All four were good but the Appalachian won my heart.  Great stuff.

Sunday, October 7, 2012


It has been unseasonably cool here the last couple of days.  That called for some late autumn or early winter food to warm things up.  What eventually hit the plate was some beef short ribs slowly braised in red wine and tomatoes for three hours, with some creamy polenta beside them on the plate.

The wine in the pot with the ribs was a 2011 Ali, Sangiovese di Toscana IGT.   Since the ribs didn't require the entire bottle the rest went down easily with dinner.

Very simple red wine here with a nose of pure Sangiovese cherries and herbs.  Medium to light bodied wine with pure and simple flavors, great acid and just enough tannin to hold the wine together.  The wine had no desire to be anything more than that.  Good juice to wash down a good meal.

2011 Ali Sangiovese di Topscana IGT.  12.5% alcohol and $9.99.

Tuesday, October 2, 2012

Post Pig Party Whiskeys

Following all the pig and the wine from a few weeks ago the evening ended with a sampling of Irish whiskeys - the ones with an 'e' before the 'y' as opposed to their Scottish brethren.

Starting at the left is Bushmill's single malt, 16 year.  It is aged in bourbon, sherry and port barrels.  Tons of fruit in this stuff with hints of nuts and a bit of malt.  Really tasty in the mid palate.  Warm and wonderful and classy in the back of the throat.  My favorite of the three.

Tulamore Dew Special Reserve 12 year.  This one saw three barrels also, virgin, bourbon and sherry.  Light and flowery with hints of honey up front and very mellow in the middle with no flavors predominating.  A little herbaceous toward the end.  Definitely the lightest of the three. 

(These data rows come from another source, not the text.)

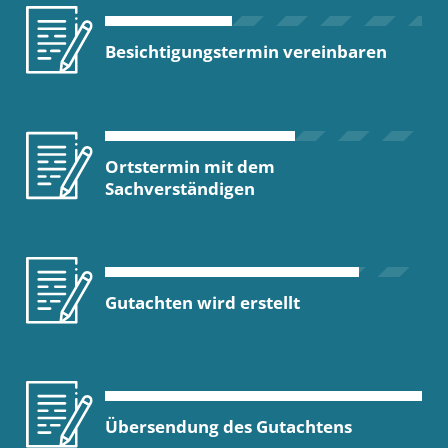
Besichtigungstermin vereinbaren
Ortstermin mit dem
Sachverständigen
Gutachten wird erstellt
Übersendung des Gutachtens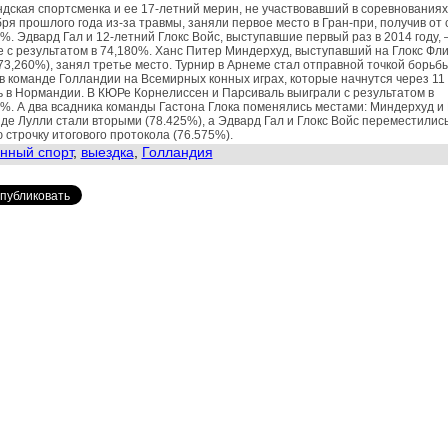
дская спортсменка и ее 17-летний мерин, не участвовавший в соревнованиях
ря прошлого года из-за травмы, заняли первое место в Гран-при, получив от 
%. Эдвард Гал и 12-летний Глокс Войс, выступавшие первый раз в 2014 году, 
 с результатом в 74,180%. Ханс Питер Миндерхуд, выступавший на Глокс Фли
3,260%), занял третье место. Турнир в Арнеме стал отправной точкой борьб
в команде Голландии на Всемирных конных играх, которые начнутся через 11
 в Нормандии. В КЮРе Корнелиссен и Парсиваль выиграли с результатом в
%. А два всадника команды Гастона Глока поменялись местами: Миндерхуд и 
де Лулли стали вторыми (78.425%), а Эдвард Гал и Глокс Войс переместилис
 строчку итогового протокола (76.575%).
нный спорт
,
выездка
,
Голландия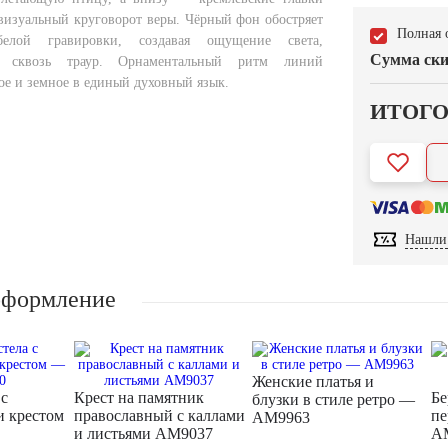
визуальный круговорот веры. Чёрный фон обостряет
Полная 
 белой гравировки, создавая ощущение света,
Сумма ски
я сквозь траур. Орнаментальный ритм линий
ое и земное в единый духовный язык.
ИТОГ
Нашли 
оформление
Женские платья и
 с
Крест на памятник
Бе
блузки в стиле ретро —
и крестом
православный с каллами
пе
AM9963
и листьями AM9037
A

Jameson Gold Reserve.  There was no age statement on this bottle and until recently it was only available in airport duty free shops.  Two barrels on this one - bourbon and Oloroso sherry.  Strongest and most interesting nose with cinnamon and vanilla  being most prominent.  Wonderful fruit and grain taste, rich and full with some peppery notes at the end.  Good stuff.

All were 40% alcohol.

Monday, October 1, 2012

Twin Peaks, Part 2

The second wine that was opened for dinner, and it was opened simultaneously with the Tresor discussed below, was also from 2001.    That wine was a Niebaum Coppola Rubicon from the Rutherford AVA in Napa Valley.

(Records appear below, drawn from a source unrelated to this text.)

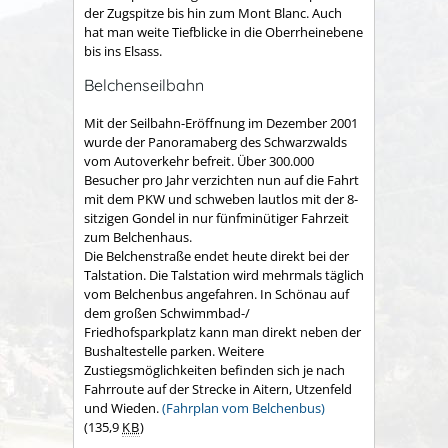
der Zugspitze bis hin zum Mont Blanc. Auch
hat man weite Tiefblicke in die Oberrheinebene
bis ins Elsass.
Belchenseilbahn
Mit der Seilbahn-Eröffnung im Dezember 2001
wurde der Panoramaberg des Schwarzwalds
vom Autoverkehr befreit. Über 300.000
Besucher pro Jahr verzichten nun auf die Fahrt
mit dem PKW und schweben lautlos mit der 8-
sitzigen Gondel in nur fünfminütiger Fahrzeit
zum Belchenhaus.
Die Belchenstraße endet heute direkt bei der
Talstation. Die Talstation wird mehrmals täglich
vom Belchenbus angefahren. In Schönau auf
dem großen Schwimmbad-/
Friedhofsparkplatz kann man direkt neben der
Bushaltestelle parken. Weitere
Zustiegsmöglichkeiten befinden sich je nach
Fahrroute auf der Strecke in Aitern, Utzenfeld
und Wieden.
(Fahrplan vom Belchenbus)
(135,9
KB
)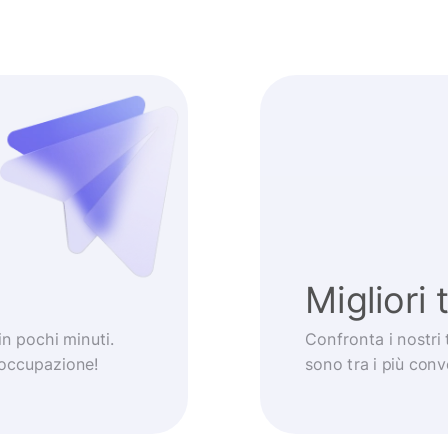
Migliori 
 in pochi minuti.
Confronta i nostri 
eoccupazione!
sono tra i più con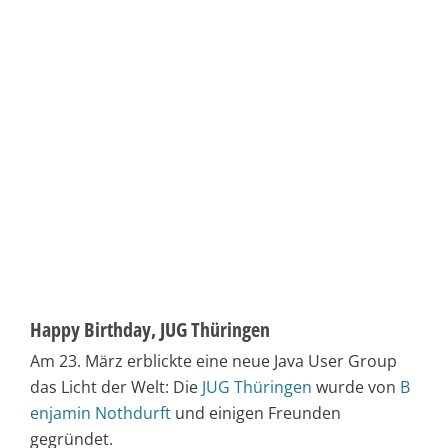
Happy Birthday, JUG Thüringen
Am 23. März erblickte eine neue Java User Group
das Licht der Welt: Die
JUG Thüringen
wurde von
B
enjamin Nothdurft
und einigen Freunden
gegründet.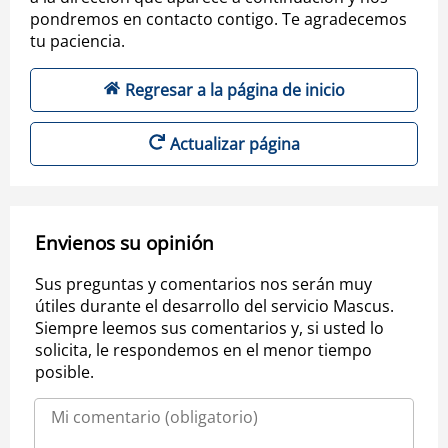
pondremos en contacto contigo. Te agradecemos
tu paciencia.
Regresar a la página de inicio
Actualizar página
Envienos su opinión
Sus preguntas y comentarios nos serán muy
útiles durante el desarrollo del servicio Mascus.
Siempre leemos sus comentarios y, si usted lo
solicita, le respondemos en el menor tiempo
posible.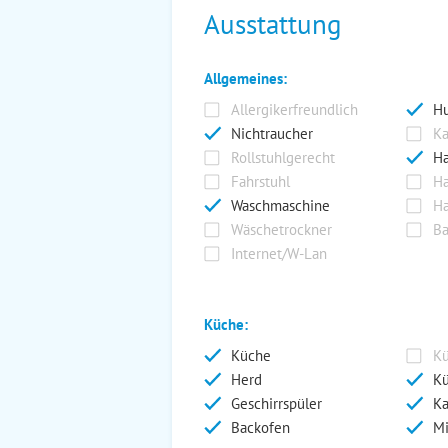
Ausstattung
Allgemeines:
Allergikerfreundlich
Hu
Nichtraucher
Ka
Rollstuhlgerecht
Ha
Fahrstuhl
Ha
Waschmaschine
Ha
Wäschetrockner
Ba
Internet/W-Lan
Küche:
Küche
Kü
Herd
Kü
Geschirrspüler
Ka
Backofen
Mi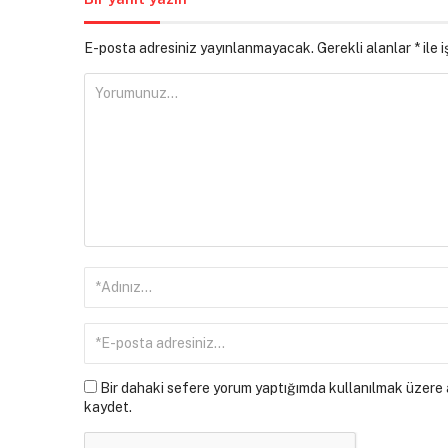
E-posta adresiniz yayınlanmayacak.
Gerekli alanlar
*
ile 
Bir dahaki sefere yorum yaptığımda kullanılmak üzere a
kaydet.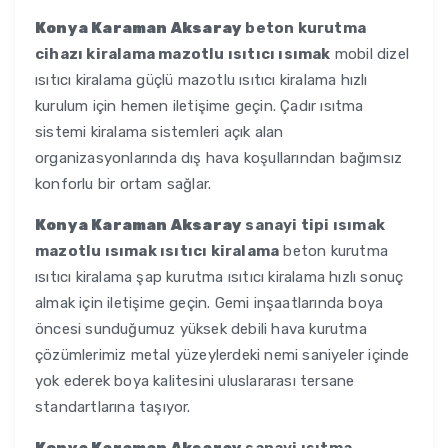
Konya Karaman Aksaray
beton kurutma
cihazı kiralama mazotlu ısıtıcı ısımak
mobil dizel
ısıtıcı kiralama güçlü mazotlu ısıtıcı kiralama hızlı
kurulum için hemen iletişime geçin. Çadır ısıtma
sistemi kiralama sistemleri açık alan
organizasyonlarında dış hava koşullarından bağımsız
konforlu bir ortam sağlar.
Konya Karaman Aksaray
sanayi tipi ısımak
mazotlu ısımak ısıtıcı kiralama
beton kurutma
ısıtıcı kiralama şap kurutma ısıtıcı kiralama hızlı sonuç
almak için iletişime geçin. Gemi inşaatlarında boya
öncesi sunduğumuz yüksek debili hava kurutma
çözümlerimiz metal yüzeylerdeki nemi saniyeler içinde
yok ederek boya kalitesini uluslararası tersane
standartlarına taşıyor.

This wine had a broken cork problem and the only way to open the bottle was to push the remains of the cork into the wine and pour the wine through a filter into a decanter. 

This wine was a bit closed and not revealing a great deal for the first ten minutes, but after that it grew more and more remarkable the longer it breathed.  There were wonderful aromas of fruit and earth and the taste was full of sweet, dark cherries, some red currants and a bit of anise.  Super structure to this wine with the tannins being fully incorporated and the wine being smooth and refreshing.  The finish was long, full and delicious.  At the very end there was a touch of earth and leather that made this wine even more appealing.  The wine was a blend of 89% Cabernet Sauvignon, 5% Merlot and 3% Petit Verdot.  It's remarkable what one can do with grape juice.

These two wines differed in that the Tresor tasted a bit younger than the Rubicon to me, but that's not saying the Rubicon tasted old.   The Tresor seemed more fruit forward, but certainly could never be described as a fruit bomb.  The Rubicon seemed slightly more complex, primarily in that wonderful finish.   Both were remarkable wines and a true treat to drink.

Niebaum-Coppola Rubicon.  14.14% alcohol and a $100 release price.